A recent ruling Of The General Court In Case T-545-11 Stichting Greenpeace Nederland and Pesticide Action Network Europe (PAN Europe) has far-reaching implications for the requests for environmental information outside of the traditional boundaries of an operational site.
The background to the case started in 2010, when Stichting Greenpeace Nederland and Pesticide Action Network Europe (PAN Europe) asked the European Commission for several documents, including test documents and a draft assessment report on the active substance glyphosate issued under the EU plant protection products Directive (PPPD).
Their request was rejected because the information was deemed confidential as it involved intellectual property rights – the detailed chemical composition of the active substance, information on impurities, and the composition of the finished products.
The two Non-Governmental Organisations (NGOs) appealed the rejection to the General Court by invoked their rights under the EU Regulation implementing the UN Aarhus Convention, and argued there was an overriding public interest in disclosure where information relates to emissions into the environment.
In its judgement from 8 October 2013, the General Court ruled in favour of the appeal and made two important conclusions with far-reaching consequences not only for the EU plant protection legislation.
- It stated that the public interest in access to information on emissions into the environment prevails over any private interest, including trade secrets and intellectual property rights. Furthermore, the EU’s obligation to comply with the WTO TRIPS Agreement’s provisions on the protection of regulatory information for plant protection products and the specific confidentiality regime set out in the PPPD is not capable of affecting the overriding interest in disclosure.

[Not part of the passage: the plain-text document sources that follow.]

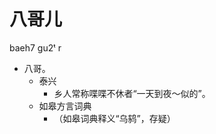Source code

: # 八哥儿
baeh7 gu2ᵗ r
+ 八哥。
  * 泰兴
    - 乡人常称喋喋不休者“一天到夜～似的”。
  * 如皋方言词典
    + （如皋词典释义“乌鸫”，存疑）
<!--
泰兴方言辞典释“鹦鹉的别名，驯后可学人语”。与语言实践不符。八哥儿指的正是八哥。
如皋词典词条“哥儿”
-->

- The Court found that information on environmental emissions is not limited to information on the direct or indirect release of substances from installations. In other words, such information also includes data on purity, identity and quantity of impurities, and the analytical profile of the batches used for the tests and studies in view of obtaining regulatory approval.
The current outcome is that, any information that relates “sufficiently directly” to emissions into the environment must be disclosed, like the case with respect to information on pesticide active substances.
This may not be the last word on this issue of access to environmental information as the Commission are expected to appeal the judgment.